# REQUIRED WORK
Filter the data for lines with the word "Left", then copy every line so identified.

# PROVIDED RECORDS
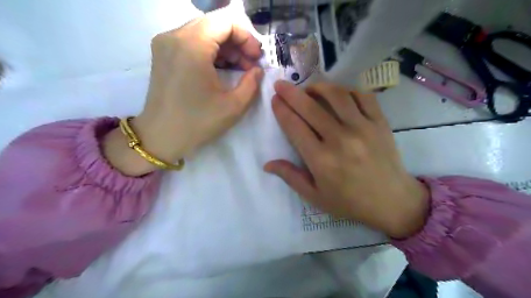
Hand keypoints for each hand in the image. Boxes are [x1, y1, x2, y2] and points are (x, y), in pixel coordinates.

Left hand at [102, 8, 262, 175]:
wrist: (161, 137)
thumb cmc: (197, 122)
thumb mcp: (233, 106)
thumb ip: (252, 83)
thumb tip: (257, 70)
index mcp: (192, 45)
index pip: (226, 21)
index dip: (247, 37)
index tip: (256, 58)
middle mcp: (174, 36)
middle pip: (214, 24)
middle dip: (238, 42)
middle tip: (250, 65)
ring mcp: (165, 43)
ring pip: (204, 32)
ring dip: (226, 47)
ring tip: (239, 69)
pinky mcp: (163, 53)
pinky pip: (192, 42)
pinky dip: (211, 51)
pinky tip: (221, 69)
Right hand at [263, 80, 428, 238]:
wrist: (392, 202)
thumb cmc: (349, 202)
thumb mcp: (315, 196)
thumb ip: (291, 177)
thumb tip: (267, 164)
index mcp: (321, 160)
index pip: (294, 127)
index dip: (281, 110)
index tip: (274, 99)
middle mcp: (340, 139)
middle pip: (310, 108)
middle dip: (291, 93)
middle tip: (281, 84)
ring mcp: (363, 128)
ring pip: (336, 96)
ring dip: (319, 87)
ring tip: (309, 88)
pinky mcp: (380, 123)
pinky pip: (363, 97)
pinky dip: (348, 90)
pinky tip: (339, 94)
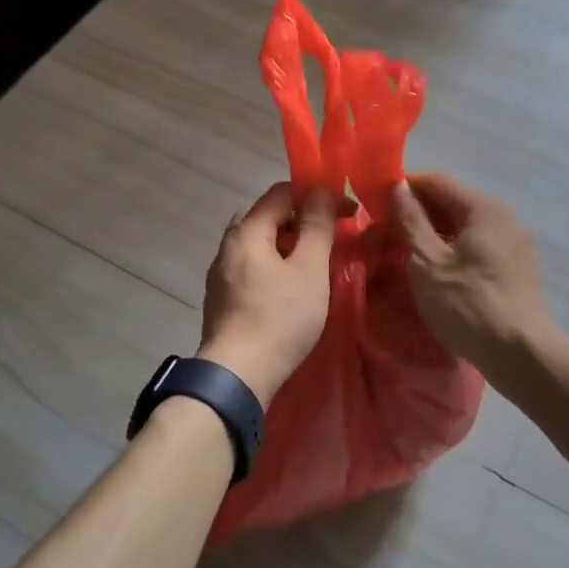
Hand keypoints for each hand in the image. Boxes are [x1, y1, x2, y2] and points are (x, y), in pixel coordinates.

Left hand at [198, 182, 336, 405]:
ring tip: (317, 263)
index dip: (316, 194)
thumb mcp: (309, 269)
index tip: (346, 212)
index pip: (280, 192)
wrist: (237, 376)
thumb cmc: (279, 318)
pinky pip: (253, 268)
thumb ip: (317, 226)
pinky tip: (292, 288)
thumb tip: (322, 191)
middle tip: (334, 237)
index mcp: (246, 231)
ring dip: (290, 245)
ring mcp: (221, 274)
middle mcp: (227, 245)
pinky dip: (276, 266)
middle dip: (303, 220)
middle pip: (268, 217)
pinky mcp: (223, 299)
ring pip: (260, 244)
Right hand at [391, 173, 552, 372]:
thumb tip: (397, 186)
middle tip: (381, 236)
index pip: (436, 182)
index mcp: (483, 208)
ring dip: (429, 236)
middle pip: (450, 204)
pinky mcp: (515, 270)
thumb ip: (410, 220)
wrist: (521, 355)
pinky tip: (430, 273)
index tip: (374, 205)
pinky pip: (475, 249)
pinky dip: (449, 253)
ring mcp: (512, 245)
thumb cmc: (468, 304)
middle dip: (413, 216)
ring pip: (461, 229)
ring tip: (400, 256)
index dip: (402, 188)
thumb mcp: (427, 262)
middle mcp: (503, 218)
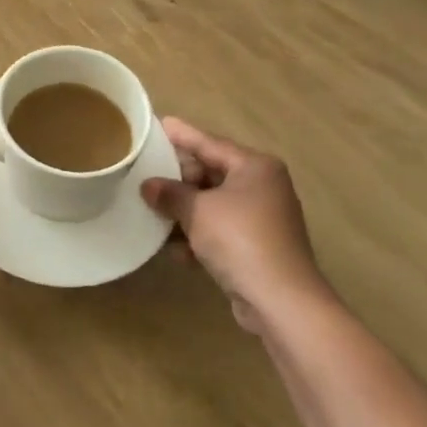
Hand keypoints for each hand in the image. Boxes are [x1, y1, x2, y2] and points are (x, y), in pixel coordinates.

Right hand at [142, 117, 333, 335]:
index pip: (210, 144)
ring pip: (213, 205)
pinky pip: (219, 231)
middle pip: (211, 174)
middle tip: (145, 175)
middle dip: (178, 180)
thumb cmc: (240, 239)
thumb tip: (148, 186)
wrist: (281, 302)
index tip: (159, 124)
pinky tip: (175, 250)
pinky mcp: (257, 248)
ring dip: (184, 211)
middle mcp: (262, 187)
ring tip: (151, 212)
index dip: (182, 135)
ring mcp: (261, 219)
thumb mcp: (198, 210)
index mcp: (255, 167)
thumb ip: (171, 193)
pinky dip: (198, 236)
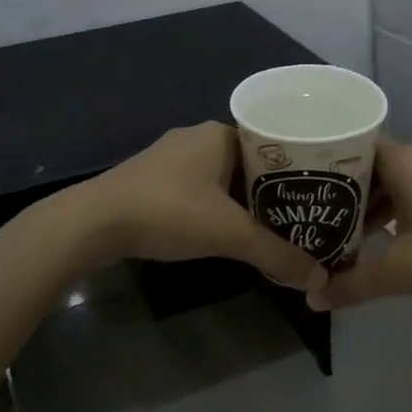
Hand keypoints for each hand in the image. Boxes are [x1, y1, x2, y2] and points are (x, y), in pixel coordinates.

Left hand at [66, 122, 319, 287]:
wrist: (92, 223)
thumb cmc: (167, 212)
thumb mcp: (229, 234)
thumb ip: (276, 253)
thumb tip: (319, 277)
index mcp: (219, 134)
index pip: (272, 143)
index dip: (296, 169)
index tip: (316, 193)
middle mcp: (196, 138)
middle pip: (248, 164)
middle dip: (271, 191)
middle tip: (300, 217)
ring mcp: (170, 159)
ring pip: (222, 179)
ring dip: (242, 202)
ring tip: (271, 228)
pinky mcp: (151, 181)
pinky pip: (198, 190)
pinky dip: (216, 208)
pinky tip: (225, 231)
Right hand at [305, 137, 411, 310]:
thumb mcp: (401, 271)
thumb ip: (352, 284)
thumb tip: (312, 298)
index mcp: (405, 160)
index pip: (352, 146)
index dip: (324, 163)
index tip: (301, 184)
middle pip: (372, 165)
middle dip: (345, 193)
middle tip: (314, 216)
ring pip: (396, 180)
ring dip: (372, 205)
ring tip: (344, 233)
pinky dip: (397, 209)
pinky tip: (385, 239)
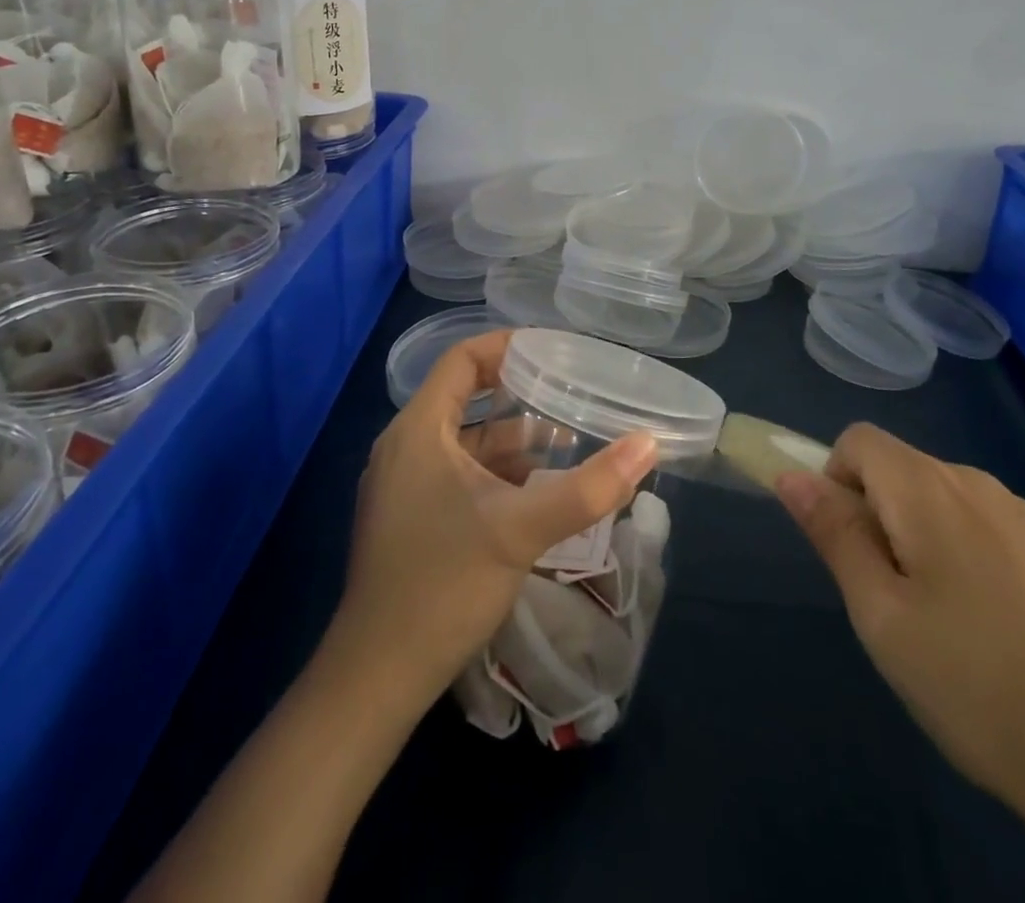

# ANSWER TO THIS TASK
Left hand at [102, 8, 262, 175]:
Left hand at [198, 182, 336, 405]:
Left hand at [66, 122, 319, 287]:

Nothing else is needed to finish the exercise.